• Instruction
The answer must consist of every line below that holds the word "Paderseeumflut".

• Source data
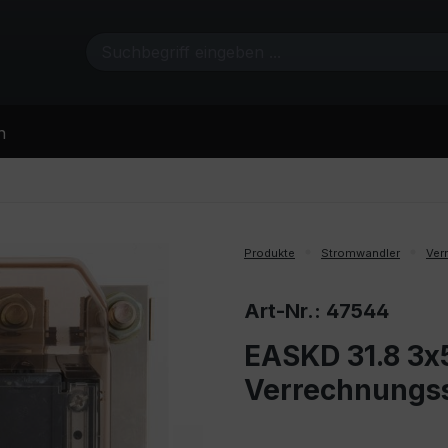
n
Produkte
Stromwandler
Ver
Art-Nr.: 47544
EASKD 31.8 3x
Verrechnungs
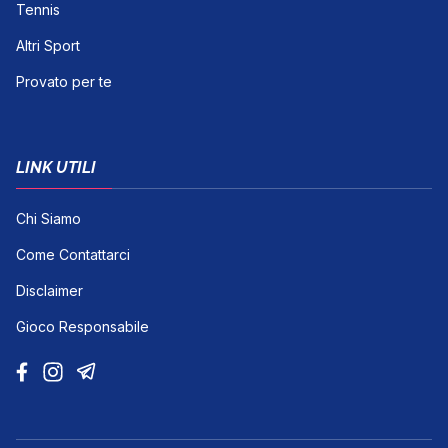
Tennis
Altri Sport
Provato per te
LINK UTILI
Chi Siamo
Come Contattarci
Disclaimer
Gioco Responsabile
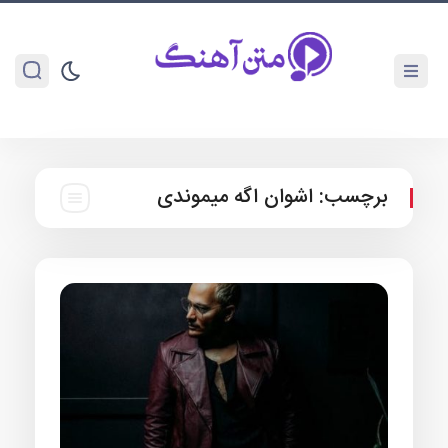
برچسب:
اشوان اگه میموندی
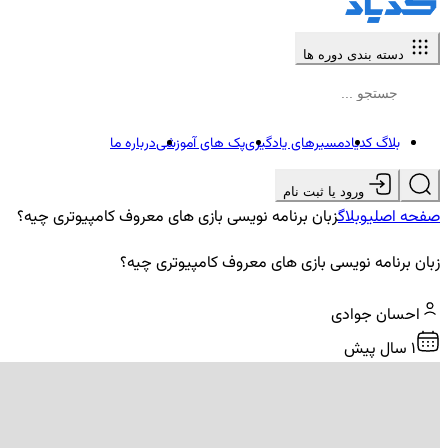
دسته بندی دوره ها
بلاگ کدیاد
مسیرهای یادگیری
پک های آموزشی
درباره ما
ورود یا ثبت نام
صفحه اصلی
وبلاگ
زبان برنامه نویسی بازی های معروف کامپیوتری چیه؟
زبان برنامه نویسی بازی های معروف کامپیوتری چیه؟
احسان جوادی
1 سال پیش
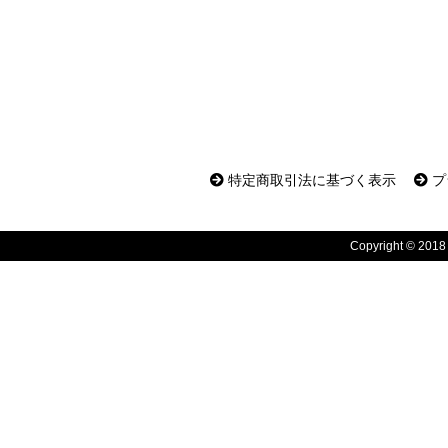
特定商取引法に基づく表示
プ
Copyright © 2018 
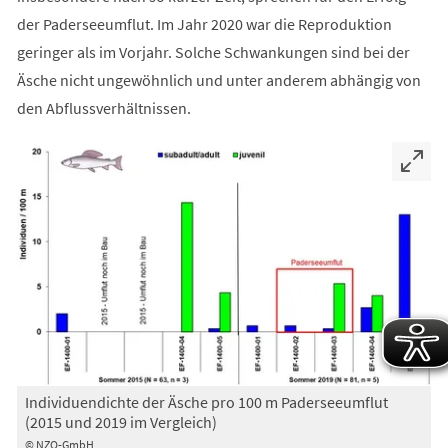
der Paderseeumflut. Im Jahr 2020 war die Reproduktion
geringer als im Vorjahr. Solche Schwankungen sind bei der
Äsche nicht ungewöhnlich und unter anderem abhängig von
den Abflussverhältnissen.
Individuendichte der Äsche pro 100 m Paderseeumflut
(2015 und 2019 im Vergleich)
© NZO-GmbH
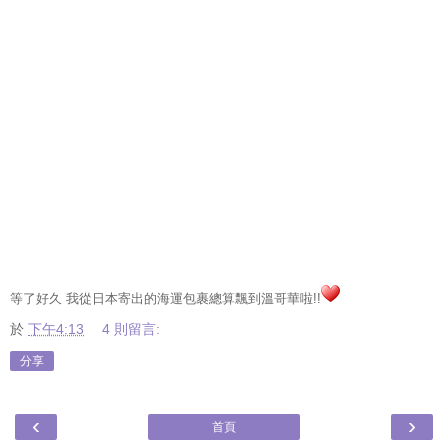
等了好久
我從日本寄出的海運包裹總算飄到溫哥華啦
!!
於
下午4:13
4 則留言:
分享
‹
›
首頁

• Solved problem
der Paderseeumflut. Im Jahr 2020 war die Reproduktion
Individuendichte der Äsche pro 100 m Paderseeumflut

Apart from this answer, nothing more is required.